I've just began learning Python and I've ran into a small problem. I need to parse a text file, more specifically an HTML file (but it's syntax is so weird - divs after divs after divs, the result of a Google's 'View as HTML' for a certain PDF i can't seem to extract the text because it has a messy table done in m$ word).
Anyway, I chose a rather low-level approach because i just need the data asap and since I'm beginning to learn Python, I figured learning the basics would do me some good too.

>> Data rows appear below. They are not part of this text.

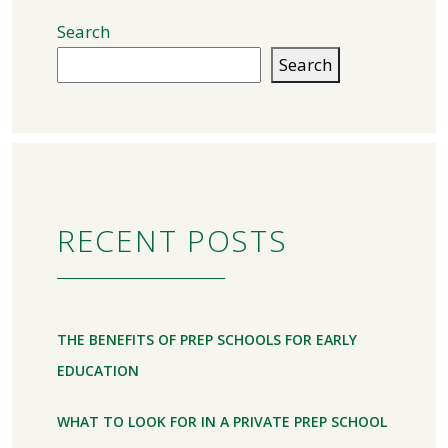
Search
Search
RECENT POSTS
THE BENEFITS OF PREP SCHOOLS FOR EARLY
EDUCATION
WHAT TO LOOK FOR IN A PRIVATE PREP SCHOOL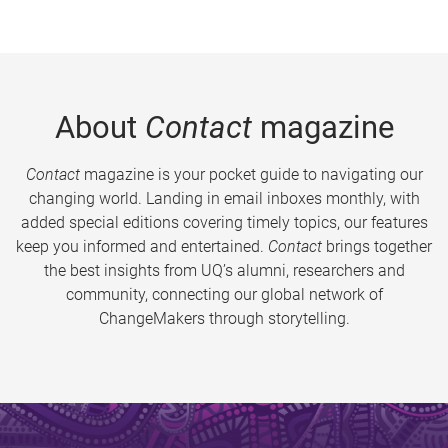
About
Contact
magazine
Contact
magazine is your pocket guide to navigating our
changing world. Landing in email inboxes monthly, with
added special editions covering timely topics, our features
keep you informed and entertained.
Contact
brings together
the best insights from UQ’s alumni, researchers and
community, connecting our global network of
ChangeMakers through storytelling.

I've got everything done except for a small part in which i need to retrieve a set of integers from a set of divs. Here's an example:
<div style="position:absolute;top:522;left:1020"><nobr>*88</nobr></div>
Now the numbers i want to retrieve all the ones inside <nobr></nobr>
(in that case, '588') and, since it's quite a messy file, i have to make sure that what I am getting is correct. To do so, that number inside <nobr></nobr>
must be preceded by "left:1020"
, "left:1024"
or "left:1028"
. This is because of the automatic conversion and the best choice would be to get all the number preceded by left:102[0-]
in my opinion.
To do so, I was trying to use:
for o in re.finditer('left:102[0-9]"><nobr>(.*?)</nobr></div>', words[index])
out = o.group(1)
But so far, no such luck... How can I get those numbers?
Thanks in advance, J.